Now quickly looking at the stock performance:
- PBX has had a very volatile 2021 so far. At the beginning of the year the stock was trading at about $0.30 per share, and by mid-March, the stock was up over 390% to a high of $1.49 – but it has since retraced these gains, trading back in the $0.60 range.
- What is driving this performance? TBH I think it was a bit of a misunderstanding from the market on some of the information it provided in its news releases.
Most Recent Financial Results (Q3, 2020) for the period ended September 30, 2020.
- Revenue was $576,000 up 25% from Q3, 2019.
- Net Loss for the quarter was -$2.9 million, compared to a loss of -$2.5 million for the same quarter last year.
- From this period which again was ended September 30, 2020, TTM Adjusted EBITDA was still a loss of -$5.9 million.
- Trailing P/S multiple of over 40x
Now as you can tell it has been a while since the company released up-to-date audited financial results, as these results just mentioned are still from the period ended last fall.
But nonetheless, the company has come out with a couple of short news releases indicating “Gross” sales which is a Non-IFRS measure, meaning that the figure is not recognized by auditors, so we are putting our faith in the company by trusting the figure). But in this recent news the company announced that at March 2021, YTD gross sales were $26.3 million.
Now personally after reading these news releases which indicated “Gross” sales, I was a little confused. I had just run the trailing revenues on the company, and they posted TTM audited revenue of $2.1M… so what gives??? And to be completely honest I think the market was a little confused too – as the company made a news release to clarify what it meant by “Gross Sales”, and this is what the CEO’s response was:
“To clarify, gross sales are expected to translate into increased PowerBand revenues, which are determined by commissions, fees, and other arrangements that represent a percentage of gross sales carried out on the DRIVRZ™ platform. Revenue results will be released in audited statements as required by regulators.”

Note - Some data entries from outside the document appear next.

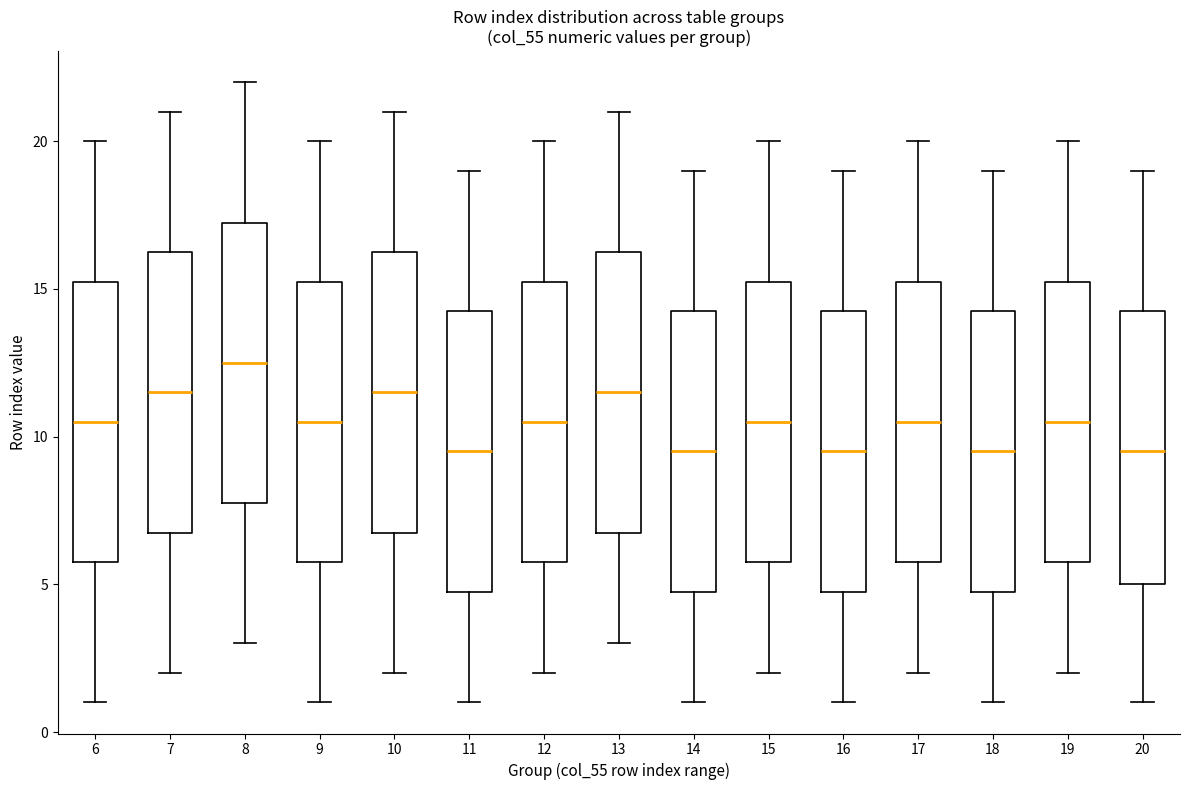

Reading left to right, transcribe this box plot: for each box, give where its median line is, the range the box spans, and where its two whiskers end, as read against the y-axis. The values are not printed on the chart, so give them approximately, as read against the axis.

6: median 10.5, box 6.0 to 15.5, whiskers 1.0 to 20.0
7: median 11.5, box 7.0 to 16.5, whiskers 2.0 to 21.0
8: median 12.5, box 8.0 to 17.5, whiskers 3.0 to 22.0
9: median 10.5, box 6.0 to 15.5, whiskers 1.0 to 20.0
10: median 11.5, box 7.0 to 16.5, whiskers 2.0 to 21.0
11: median 9.5, box 5.0 to 14.5, whiskers 1.0 to 19.0
12: median 10.5, box 6.0 to 15.5, whiskers 2.0 to 20.0
13: median 11.5, box 7.0 to 16.5, whiskers 3.0 to 21.0
14: median 9.5, box 5.0 to 14.5, whiskers 1.0 to 19.0
15: median 10.5, box 6.0 to 15.5, whiskers 2.0 to 20.0
16: median 9.5, box 5.0 to 14.5, whiskers 1.0 to 19.0
17: median 10.5, box 6.0 to 15.5, whiskers 2.0 to 20.0
18: median 9.5, box 5.0 to 14.5, whiskers 1.0 to 19.0
19: median 10.5, box 6.0 to 15.5, whiskers 2.0 to 20.0
20: median 9.5, box 5.0 to 14.5, whiskers 1.0 to 19.0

We do wish to clarify details of the December 14, 2020 press release: The “sales” of $1M reported for the first six months of 2020 are IFRS-GAAP revenue. The “gross sales” of $21.7 million for the full 12 months of 2020 is non-IFRS-GAAP revenue.

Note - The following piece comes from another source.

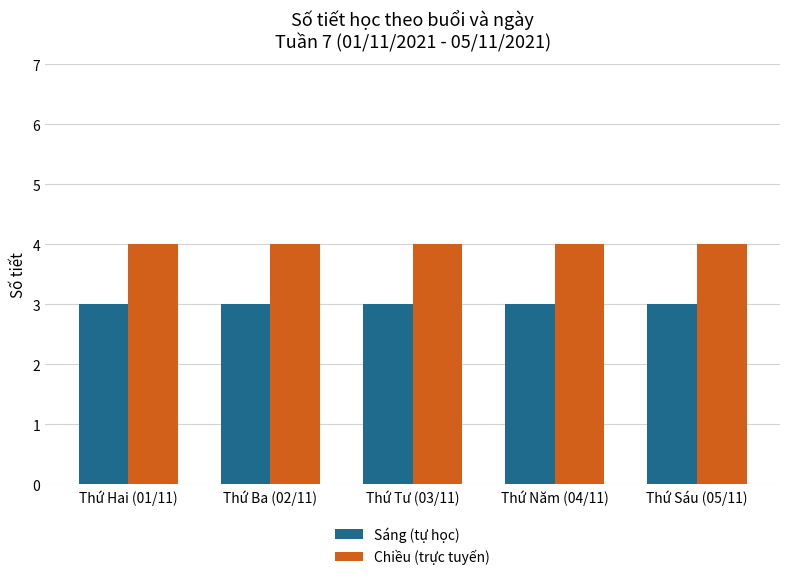

What is the smallest value displayed?

3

So this raises absolute red flags in my mind.. not only is the company touting Gross Sales, which from my understanding are just gross vehicle, and financing transactions completed on their platform – which DO NOT reflect the economic sales of the company – they can’t even provide us with an apples-to-apples comparable period of 6 months. So if we simply just annualize 6m audited sales for 2020, we get approximately $2m. THIS IS A HUGE DIFFERENCE FROM THE GROSS SALES of $21.7 million for the full year of 2020.
Conclusion:
I think this is pretty straightforward that Powerband Solutions does not meet our criteria. I am a car guy as I have said many times on the podcast, so I certainly like the industry and the branding of its products. But it is not profitable, they trade at over 40x sales (from the most recent audited results that I could find), and it actually angers me a bit when a company reports figures that I do not believe reflect the economic value of the company. Management teams are supposed to provide information to shareholders that are decision-useful, meaning the information is accurate & relevant. Now I certainly believe the results are accurate, but I struggle to find how posting gross sales are relevant to the economic value of the underlying company.